The rules were simple:
- 1-on-1 starting on your feet.
- No strikes unless combat went to the ground.
- Strikes must be open hand. (trust me… they hurt much more than you think)
- No strikes to the back of the head.
- All submissions were allowed.
- Combat ended only if someone quits, taps out, or can physically no longer fight.
“Who wants to go first?” The CQC instructor asked the class. Being in a platoon of Airborne Infantry (“Death from Above”), many of the guys jumped at the opportunity to kick the crap out of each other. Two of equal size were quickly selected and they squared off.
While dropping a taser onto the mat, the instructor yelled, “use your surroundings!”
It started off fast with both guys getting great submission attempts in while also landing some heavy strikes. Then, at about two minutes into the bout things took an interesting turn. While dropping a taser onto the mat, the instructor yelled, “use your surroundings!” The bout suddenly turned into an all-out scramble for the taser.

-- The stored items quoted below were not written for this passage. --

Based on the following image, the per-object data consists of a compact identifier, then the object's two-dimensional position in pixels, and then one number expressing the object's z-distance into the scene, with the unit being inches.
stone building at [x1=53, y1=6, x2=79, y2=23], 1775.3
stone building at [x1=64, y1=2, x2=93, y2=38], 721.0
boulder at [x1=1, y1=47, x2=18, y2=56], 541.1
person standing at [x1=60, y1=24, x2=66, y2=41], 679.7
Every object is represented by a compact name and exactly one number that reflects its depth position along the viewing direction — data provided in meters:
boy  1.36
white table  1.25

As they struggled to keep one another from reaching the taser, the instructor announced that it was a low grade taser used for training… but, that didn’t mean it didn’t hurt. Finally, one of them grabbed the taser and hit the guy in his rib cage. Watching him cease all motion as the voltage ran through him made my confidence take an immediate nose dive.

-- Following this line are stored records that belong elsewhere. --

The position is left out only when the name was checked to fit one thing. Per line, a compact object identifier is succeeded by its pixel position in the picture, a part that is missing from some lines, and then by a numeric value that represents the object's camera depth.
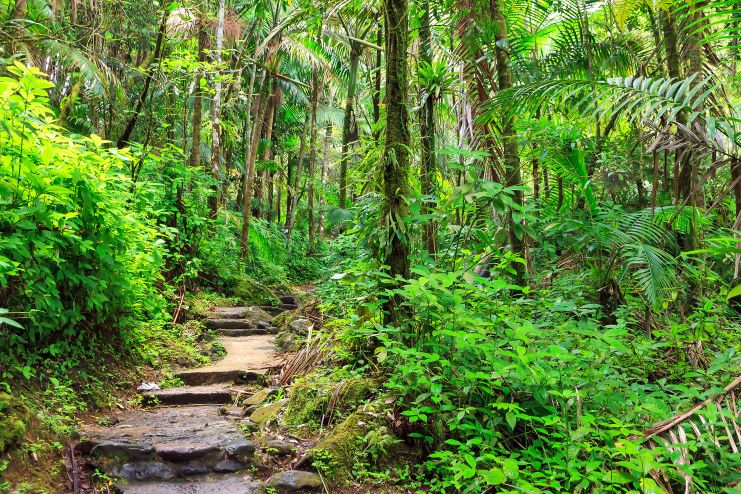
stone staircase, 3.50
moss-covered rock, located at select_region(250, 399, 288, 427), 4.49
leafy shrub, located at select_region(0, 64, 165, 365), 3.69
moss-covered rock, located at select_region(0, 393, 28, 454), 3.02
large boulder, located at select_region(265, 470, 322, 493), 3.37
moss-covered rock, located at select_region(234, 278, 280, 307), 11.48
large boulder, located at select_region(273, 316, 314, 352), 7.17
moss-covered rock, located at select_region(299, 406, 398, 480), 3.54
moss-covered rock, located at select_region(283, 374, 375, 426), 4.17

“If you find yourself in a fair fight, you didn’t plan accordingly”
“If you find yourself in a fair fight, you didn’t plan accordingly,” the CQC instructor stated. “Now, who’s next?” The ever-rampant number of volunteers reduced to zero while everyone in the class was still trying to process what they had just witnessed.

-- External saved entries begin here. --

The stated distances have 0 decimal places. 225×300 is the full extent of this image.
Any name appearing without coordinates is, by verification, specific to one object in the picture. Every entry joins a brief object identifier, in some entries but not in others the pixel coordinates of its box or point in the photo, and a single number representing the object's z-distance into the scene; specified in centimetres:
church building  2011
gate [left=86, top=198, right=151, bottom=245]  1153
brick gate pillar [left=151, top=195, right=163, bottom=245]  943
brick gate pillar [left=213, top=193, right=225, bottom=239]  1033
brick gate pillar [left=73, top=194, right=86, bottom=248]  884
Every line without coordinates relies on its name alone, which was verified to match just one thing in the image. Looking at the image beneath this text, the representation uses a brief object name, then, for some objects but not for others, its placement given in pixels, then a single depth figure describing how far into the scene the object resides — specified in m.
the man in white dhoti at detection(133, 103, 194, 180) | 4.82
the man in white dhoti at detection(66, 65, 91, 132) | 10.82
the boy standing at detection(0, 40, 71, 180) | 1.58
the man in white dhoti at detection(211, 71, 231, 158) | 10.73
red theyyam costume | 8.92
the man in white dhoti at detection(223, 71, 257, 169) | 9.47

What the CQC instructor said rang through me deeply, but not only in the literal sense he was intending it to. What others may have just taken as preparation for the battlefield or your typical bar fight, I took this very differently. I wanted to start applying this philosophy to every aspect of my life. Whether I was studying for my next exam or interviewing for a job, I wanted to start overcoming my challenges with the result of landslide victories. That meant I needed to know anything and everything that was going to be on a test. I needed to know every probable question the interviewer was going to ask me. I needed to overcome all of my challenges and obstacles like I planned on fighting dirty. “Out-Thinking and Over-Preparing” became my mantra and is still a common practice of mine till this day.
So, the next time you find yourself giving a presentation to a group of people that could very well decide where your career will take you, be sure to ask yourself, “Did I find myself in a fair fight?” Because, if you did… you didn’t plan accordingly.